Do you like your job and hope to keep it? Or do you want to climb the corporate ladder? If the answer is yes to either of these questions, in the current job climate, you need to do more than what's in your job description.
Whether you want to get ahead or simply keep your job, you need to maintain your professionalism at the office at all times. Doing otherwise will give your boss the impression that you don't care about your work, the company, or her.
Boundaries That are Too Narrow
"That's not in my job description." Your boss knows what's in your job description, but there may be times when you're called on to do something extra. Unless it is unethical or you're physically incapable of doing what she's asking you to do, use her request as an opportunity to show that you are a team player and value your business relationship.
After Hours at the Office
"I'm off duty now." If you are still in the office, you should remain in work mode. That means that as long as you are anywhere in the building you should leave your work clothes on and maintain a professional demeanor. Don't drop the work face until you are safely on your way home, away from the people you work with.
Social Media Friend or Follow
Make unsolicited "follow" on Twitter or other social media. While you may have the friendliest and most innocent intentions, never initiate contact with your boss on social media.

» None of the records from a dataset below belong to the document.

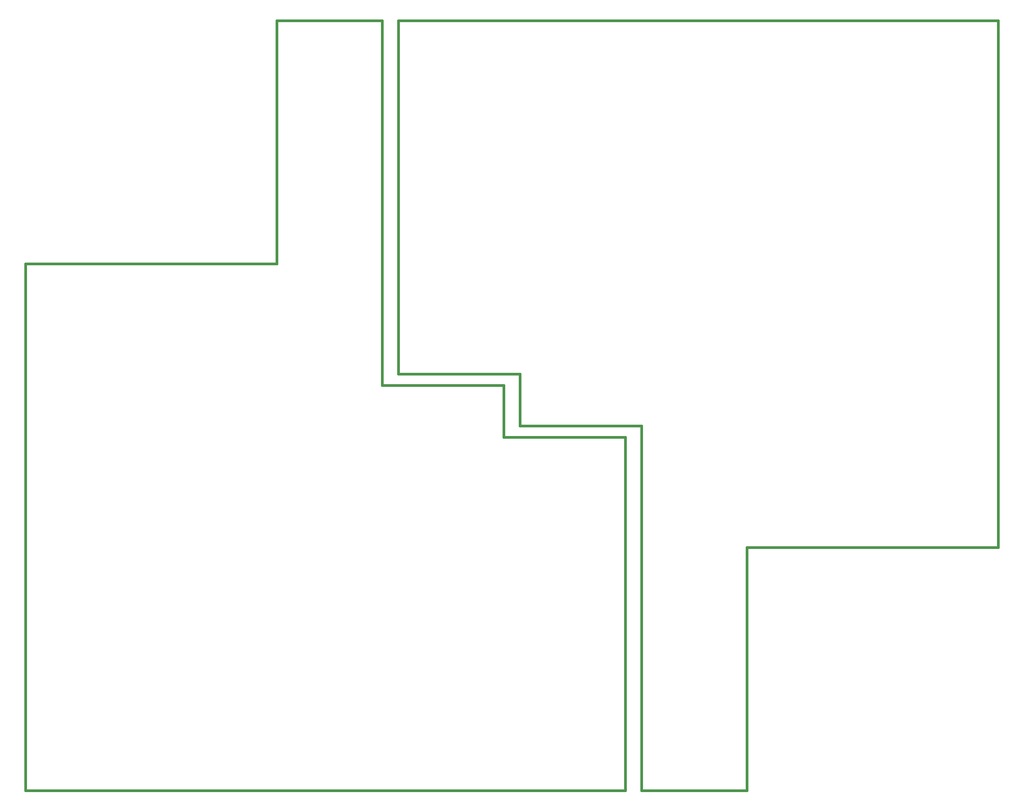
<source format=gbr>
G04 (created by PCBNEW-RS274X (2011-12-28 BZR 3254)-stable) date 7/11/2012 5:38:12 PM*
G01*
G70*
G90*
%MOIN*%
G04 Gerber Fmt 3.4, Leading zero omitted, Abs format*
%FSLAX34Y34*%
G04 APERTURE LIST*
%ADD10C,0.006000*%
%ADD11C,0.015000*%
G04 APERTURE END LIST*
G54D10*
G54D11*
X53000Y-37500D02*
X53000Y-60000D01*
X45500Y-37500D02*
X53000Y-37500D01*
X75000Y-12500D02*
X38000Y-12500D01*
X75000Y-12500D02*
X75000Y-45000D01*
X59500Y-60000D02*
X53000Y-60000D01*
X59500Y-45000D02*
X59500Y-60000D01*
X75000Y-45000D02*
X59500Y-45000D01*
X38000Y-34300D02*
X38000Y-12500D01*
X45500Y-34300D02*
X38000Y-34300D01*
X45500Y-37500D02*
X45500Y-34300D01*
X15000Y-60000D02*
X15000Y-27500D01*
X52000Y-60000D02*
X15000Y-60000D01*
X52000Y-38200D02*
X52000Y-60000D01*
X44500Y-38200D02*
X52000Y-38200D01*
X44500Y-35000D02*
X44500Y-38200D01*
X37000Y-35000D02*
X44500Y-35000D01*
X37000Y-12500D02*
X37000Y-35000D01*
X30500Y-12500D02*
X37000Y-12500D01*
X30500Y-27500D02*
X30500Y-12500D01*
X15000Y-27500D02*
X30500Y-27500D01*
M02*

</source>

If he wants to follow you, he can send the invitation or discuss it with you first. Some bosses may want to reserve social media for personal use.
Too Easy of a Job
"Anyone can do my job." Saying this removes any incentive to give you a raise. Even if you think that your job is too easy, keep it to yourself and show a good attitude…even if you have to fake it.
Display of Personal Life
Discuss a wild weekend. Never never never go into detail when talking about the wild and crazy weekend you had. On Monday morning walk into the office with a smile, and if anyone asks how your weekend was, say something benign like, "I had a great one. How about you?" Turning the attention to the person asking will let you off the hook.
Do an abundance of sighing. Bosses can take this any number of ways, and they're all generally bad. She might think that you are bored or tired, neither of which shows your engagement with the job. If you feel like sighing, try some deep breathing as silently as possible.
Unexplained Change in Attire
Show up at the office in formal business attire if you normally wear business casual. This is a red flag to most bosses. It generally means you're looking for another job and you have a lunch hour job interview. If this is the case, don't flaunt it or let others know. Instead, leave your jacket in the car and go to your job looking like you generally do. It's better to do a quick change in the car than to risk having your boss thinking you have one foot out the door.
"I'm using this job to get experience for the one I really want." It's never a good idea to make this kind of comment.
No one wants to feel like the consolation prize. Even if this is the case, be all in. You never know how things might turn out. The job you currently have could very well lead to exactly what you want…or better.
Tattling on Coworkers
"There's a problem." If this is truly the case, your boss probably already knows about it. Unless you have a solution in mind, don't state the obvious. If the problem is another employee it's not up to you to bring it to the boss's attention, or you'll be perceived as an office gossip.
"That's beneath me. I was hired to do more meaningful work." This comes across as snobbery, and there is no place for it in most work environments. If you are a team manager and the boss asks you to do a menial task, do it with a smile on your face. Sometimes it takes everyone chipping in on the mindless work to get to what you consider the big picture.
It's All About You
"I need a raise to pay my bills." While this may be true, the better way of getting an increase in salary is to do an exemplary job and make yourself indispensable. In other words, earn the higher salary rather than expect it simply because you're there filling an office chair. If you are overlooked and feel that you are due a raise, state your case from the company's perspective, not yours.
Flirting with the Boss
"You look hot." This puts your supervisor in an awkward position and can be considered sexual harassment. If you say this in any form, you are jeopardizing your job. There is no rule against finding your boss attractive, but you should keep your thoughts to yourself.